Os primeiros casos de cólera foram registrados em Silicho, um vilarejo etíope perto da fronteira com o Quênia, a seis quilômetros do norte de Telesgaye, em dezembro de 2019. Desde então, o surto já atingiu milhares de pacientes, que agora precisam de tratamento.

“As pessoas atravessam a fronteira todos os dias e isso vai continuar acontecendo. A vigilância transfronteiriça ajudará as autoridades de saúde pública a responder ao surto de cólera de maneira eficiente”, diz Edi Ferdinand Atte, coordenador-geral de Médicos Sem Fronteiras (MSF).

Aigur andou uma hora de Watali até Telesgaye com seu filho Naftal, de 8 anos, nas costas, para levá-lo à unidade de tratamento de cólera criada por MSF. Ele teve diarreia aguda e vômitos durante várias horas e precisou de atendimento médico urgente. Desde o início de maio, MSF tem apoiado as autoridades de saúde do condado no centro de saúde de Telesgaye; estruturamos uma unidade de tratamento de cólera de 10 leitos e adicionamos mais seis leitos para complementar os quatro existentes na unidade de saúde de Illeret, a 10 quilômetros de Telesgaye. Desde que o surto foi declarado, 274 casos foram registrados. Até o dia 17 de maio, quando a equipe deixou Illeret para voltar a Nairóbi, uma vez que o número de casos estava diminuindo, MSF havia tratado 39 pessoas; 31 delas estavam em estado grave.

“Lembro bem de uma paciente”, diz a enfermeira de MSF Pacific Oriato. “Ela foi levada para a unidade de tratamento de cólera e depois recebeu alta, achando que tudo estava bem. No dia seguinte, ela foi levada de volta às pressas e, enquanto eu fazia minha ronda de exames matinais, me deparei com ela em estado grave. Depois que o tratamento tinha dado certo, ela recebeu alta, mas logo seu irmão mais novo foi trazido pelo pai em um estado pior que o dela. As duas crianças estavam com cólera. Parte o meu coração ver a devastação que essa doença provoca, sabendo que ela é tratável.”

Com quase 71 mil quilômetros quadrados, Marsabit é o maior condado do Quênia. Ele fica no deserto de Chalbi – o único na África Oriental -, ao longo da fronteira com a Etiópia, e é extremamente remoto e isolado. Os meios de subsistência de mais de 300 mil pessoas nesta região árida e semiárida dependem principalmente da criação de gado e do cultivo intermitente com base nos padrões climáticos. Muitas comunidades em Marsabit já sentiram os impactos das mudanças climáticas em sua segurança alimentar, à medida que secas e confrontos intercomunitários são recorrentes.

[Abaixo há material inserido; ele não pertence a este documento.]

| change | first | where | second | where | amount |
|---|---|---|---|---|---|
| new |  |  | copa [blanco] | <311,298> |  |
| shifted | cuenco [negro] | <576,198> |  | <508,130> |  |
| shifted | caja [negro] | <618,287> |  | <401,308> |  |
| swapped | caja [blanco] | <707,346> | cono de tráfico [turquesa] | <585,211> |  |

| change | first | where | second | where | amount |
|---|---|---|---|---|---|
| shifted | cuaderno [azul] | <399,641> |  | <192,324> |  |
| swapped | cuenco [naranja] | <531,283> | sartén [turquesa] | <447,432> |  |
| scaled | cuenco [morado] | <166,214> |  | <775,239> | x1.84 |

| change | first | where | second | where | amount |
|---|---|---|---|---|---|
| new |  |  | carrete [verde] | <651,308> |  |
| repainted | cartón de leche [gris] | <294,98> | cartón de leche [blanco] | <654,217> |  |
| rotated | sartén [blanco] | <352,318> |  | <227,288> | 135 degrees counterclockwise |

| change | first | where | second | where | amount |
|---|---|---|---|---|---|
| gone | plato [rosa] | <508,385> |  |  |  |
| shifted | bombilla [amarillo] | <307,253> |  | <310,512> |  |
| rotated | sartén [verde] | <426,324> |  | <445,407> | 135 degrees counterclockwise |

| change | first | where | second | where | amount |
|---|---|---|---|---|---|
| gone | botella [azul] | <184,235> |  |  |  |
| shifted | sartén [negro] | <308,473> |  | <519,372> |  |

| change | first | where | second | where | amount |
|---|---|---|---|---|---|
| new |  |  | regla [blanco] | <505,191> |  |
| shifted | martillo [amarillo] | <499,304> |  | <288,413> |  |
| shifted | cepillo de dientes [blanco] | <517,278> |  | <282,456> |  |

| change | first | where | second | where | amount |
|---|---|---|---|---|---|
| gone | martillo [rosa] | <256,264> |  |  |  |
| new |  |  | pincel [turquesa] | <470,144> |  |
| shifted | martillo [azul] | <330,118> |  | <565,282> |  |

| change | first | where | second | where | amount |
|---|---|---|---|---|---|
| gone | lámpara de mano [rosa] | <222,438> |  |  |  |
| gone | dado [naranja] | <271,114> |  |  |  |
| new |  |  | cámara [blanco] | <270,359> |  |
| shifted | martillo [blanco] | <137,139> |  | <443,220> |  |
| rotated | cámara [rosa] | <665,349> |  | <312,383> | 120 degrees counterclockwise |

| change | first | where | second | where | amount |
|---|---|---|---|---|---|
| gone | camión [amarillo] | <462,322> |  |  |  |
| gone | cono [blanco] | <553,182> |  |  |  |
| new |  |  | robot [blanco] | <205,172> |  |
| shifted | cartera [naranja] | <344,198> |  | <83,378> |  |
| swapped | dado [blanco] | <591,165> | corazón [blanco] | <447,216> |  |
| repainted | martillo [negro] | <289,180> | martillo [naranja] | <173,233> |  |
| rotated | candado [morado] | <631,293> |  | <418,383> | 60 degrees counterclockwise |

“Nos últimos anos, o condado passou quase um ano sem chuva. As comunidades foram forçadas a buscar água cavando as margens dos afluentes do lago Turkana, que também são usadas para defecação pelos membros da comunidade e seus animais. Então, a probabilidade do consumo de água contaminada é alta. A construção de latrinas não é uma prioridade para uma população nômade constantemente em movimento por causa de gado, insegurança alimentar e escassez de água para si e seus rebanhos. Então, há um alto risco de exposição a doenças transmitidas pela água, como a cólera”, Diz Ibrahil El Lahham, especialista em água e saneamento de MSF.

Para piorar, o surto de cólera acontece simultaneamente ao surto de COVID-19 no Quênia, que já registrou mais de 700 casos; há, inclusive, um paciente do novo coronavírus no condado de Wajir, ao lado do condado de Marsabit. O movimento entre os condados, por causa do comércio ou outros fins, é alto.

“Diante da estrutura de saúde frágil do condado, equipe limitada e falta de equipamentos de proteção individual, ter de tratar outras doenças e mais a cólera pode ter um impacto devastador sobre as comunidades”, observa Edi Ferdinand Atte.